Personally I use wallnuts / rocks with a few superlights, I'm quite happy with that. Although my friend bought some offsets and I think they are great but can't really justify switching as they aren't that much better than what I have already. I'm not so keen on the larger sizes of the brass ofsets though, I can't help thinking they would have been better off extending down the aly ones a few more sizes smaller. (and up a couple of more sizes too for that matter!)
Post edited at 15:30
 iksander 05 May 2015
In reply to Ian Jones:

DMM Offsets
 tehmarks 05 May 2015
In reply to CurlyStevo:

I'm not so keen on the larger sizes of the brass ofsets though, I can't help thinking they would have been better off extending down the aly ones a few more sizes smaller. (and up a couple of more sizes too for that matter!)

I could be wrong, but I think part of the reason they make the smaller sizes (ie Wallnut #1/2) of offset in brass is due to strength, isn't it? Or is it?
 CurlyStevo 05 May 2015
In reply to tehmarks:
yes but I think they could have gone down a couple more sizes in aluminium without much loss in strength, a number 1 walnut is much smaller than the smaller aly offset and rated to 7kn.

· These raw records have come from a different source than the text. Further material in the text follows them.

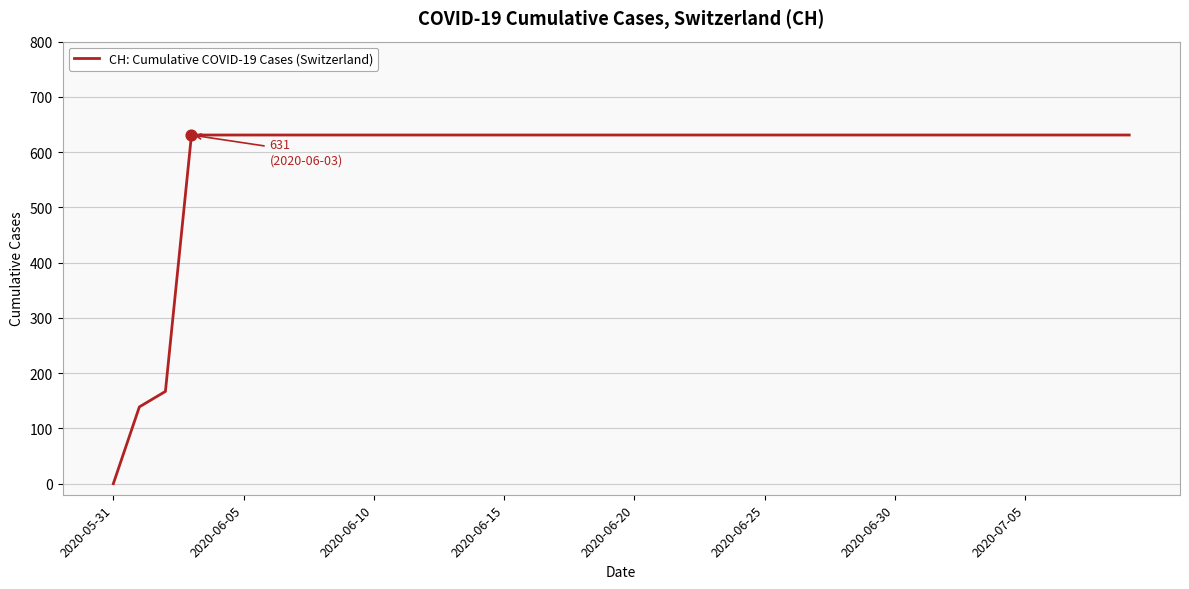

What is the greatest value displayed?

631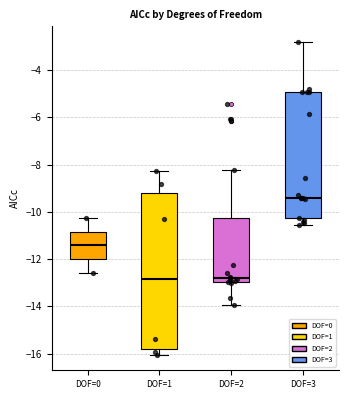

Comparing the boxes themselves (not the whiskers), which one is the tallest?

DOF=1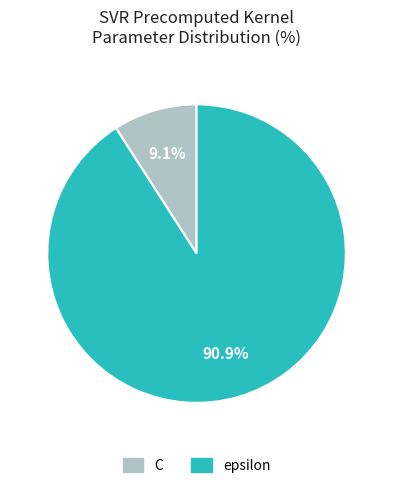

To the nearest percent, what is the average slice percentage?

50%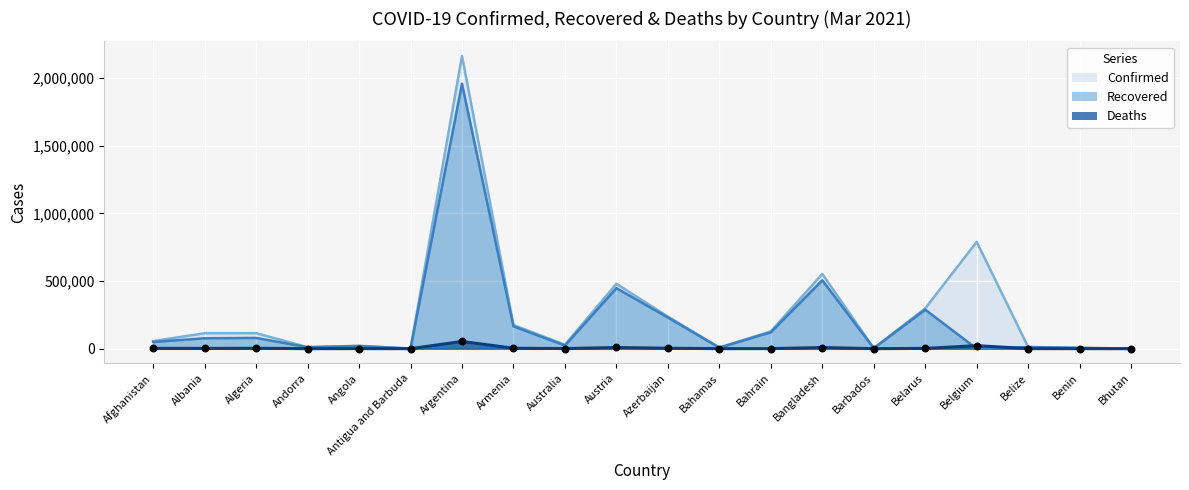

What are all the series names shown in the legend?

Confirmed, Recovered, Deaths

I just find the brass ones don't seem to sit as nicely partly down to the more angular shape also they are very expensive!

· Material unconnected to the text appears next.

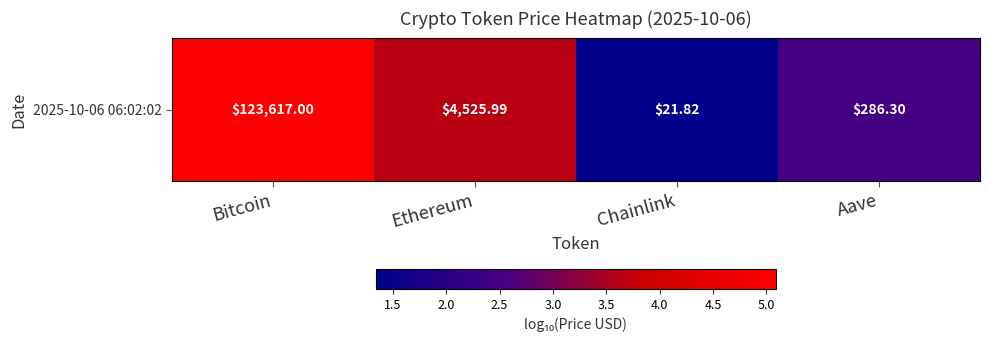

What is the approximate value at Chainlink?

1.3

I think DMM just kept to roughly the same sizes and composition as HB did (before they went bust)
Post edited at 17:39
 JJL 05 May 2015
In reply to andy.smythe:

You got evidence to back that up?
 Timmd 05 May 2015
In reply to JJL:
The first two are true, it's not consistent quality, and some of their ice screws I saw a review of performed really badly bordering on unsafe.
Post edited at 19:25
 Andypeak 05 May 2015
In reply to JJL:

> You got evidence to back that up?

When I first started climbing and didn't know any better (plus was really skint) I foolishly bought some of their products. 4 out of 5 were visibly faulty (splayed and damaged wires) and were clearly dangerous. They got returned under the "money back guarantee" but I never got any money back. before anyone says anything I'll be the first to admit I was stupid to buy them.
 JJL 05 May 2015
In reply to Timmd:

We're talking about wires.
 Timmd 05 May 2015
In reply to JJL:
If it's all made by the same company, the quality control or lack of it is relevant whatever the gear is.

Post edited at 21:18
 JJL 05 May 2015
In reply to andy.smythe:

That does sound bad. How long ago? I'm thinking of the timing vs the Mountainproject review
 JJL 05 May 2015
In reply to Timmd:

Perhaps, but not for sure. A design fault might QC fine.

Anyway, I don't own any of this stuff. I'm still climbing on my dad's kit from 1950
 Timmd 05 May 2015
In reply to JJL:

You want a company to dot every i and cross every t, if some things aren't good enough it can make you wonder about the rest.
 Andypeak 05 May 2015
In reply to JJL:

Would have been about 4 or 5 years ago. I would have thought that if the stuff was being sent out for a review they would have checked to make sure it was ok.